Ferran Adrià lo tenía claro cuando dijo que el diálogo entre cocina y ciencia abriría un mundo de posibilidades potencialmente infinitas. Fue como la petición de mano en una relación que se vio bendecida por una nutrida prole de herramientas prácticas, en el contexto de la gastronomía molecular, que cobra un peculiar sentido en el término foodpairing. Es la palabra con la que los anglófonos aluden a lo que se llama “maridaje” en las jergas de tradición francesa, pero se refiere también a una técnica —y a la patente registrada por una empresa belga en torno a ella, aunque también se desarrolla en otros ámbitos— que permite relacionar ingredientes diversos entre sí a partir del conocimiento de las moléculas que tienen en común, para establecer combinaciones novedosas y, a menudo, sorprendentes. No hace mucho hablábamos del libro Papilas y moléculas, donde François Chartier propone maridajes tan heterodoxos como el de un vino alsaciano con un plato condimentado a base de romero tras descubrir que uno y otro comparten compuestos volátiles químicamente idénticos.

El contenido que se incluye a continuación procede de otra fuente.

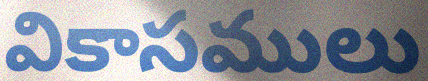
వికాసములు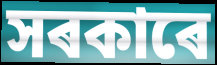
সৰকাৰে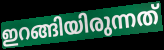
ഇറങ്ങിയിരുന്നത്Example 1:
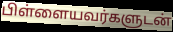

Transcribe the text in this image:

பிள்ளையவர்களுடன்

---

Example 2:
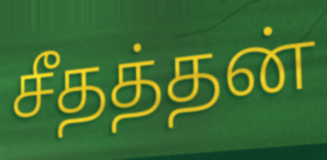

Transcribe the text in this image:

சீதத்தன்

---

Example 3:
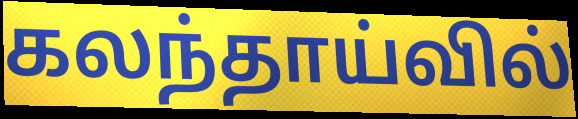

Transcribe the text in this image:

கலந்தாய்வில்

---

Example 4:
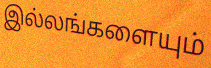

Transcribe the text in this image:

இல்லங்களையும்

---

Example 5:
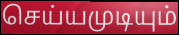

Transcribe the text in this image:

செய்யமுடியும்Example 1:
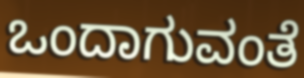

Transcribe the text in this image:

ಒಂದಾಗುವಂತೆ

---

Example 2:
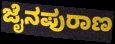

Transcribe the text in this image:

ಜೈನಪುರಾಣ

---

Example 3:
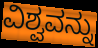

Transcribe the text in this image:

ವಿಶ್ವವನ್ನು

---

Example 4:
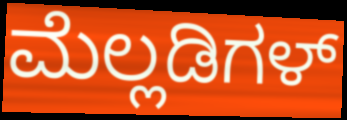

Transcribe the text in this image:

ಮೆಲ್ಲಡಿಗಳ್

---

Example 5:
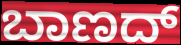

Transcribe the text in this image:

ಬಾಣದ್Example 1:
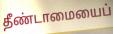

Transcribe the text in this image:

No todas las armonías entre ingredientes son moleculares. El embajador de la empresa Foodpairing en España, Jordi Breso, nos explica que el melón y el jamón no tienen molécula alguna en común. Sin embargo, casan. O no tanto, según quién: es lo que pasa con las combinaciones establecidas por el uso o la tradición. En cambio, el análisis molecular del rey de los productos ibéricos permite vaticinar que será un éxito su combinación con frutas como la pera conferencia, la fresa o la piña, además de abrirles la puerta a maridajes como el jamón con vieira o con miel y de ratificar la idoneidad del aceite de oliva arbequina para acompañarlo. Es uno de los resultados del estudio realizado por Foodpairing a instancias de Arturo Sánchez, empresa salmantina que también le ha hecho explorar los maridajes moleculares de su chorizo o su salchichón. La conclusión es que el primero casa de maravilla con cosas como el queso parmesano, las almendras tostadas, el chocolate blanco, el mango, el café y los espárragos blancos, pero no le van para nada el aguacate o las alcaparras. Por su parte, el salchichón ibérico combina bien con el ajo negro, las hojas de sisho o el té negro ahumado y con frutos secos como los pistachos tostados, mientras que la grasa de jamón —otro producto de Arturo Sánchez— apunta a maridajes moleculares tan sorprendentes como las anchoas, los mejillones y el alga codium o a otros más o menos (im)previsibles, como la remolacha cocida o los arándanos.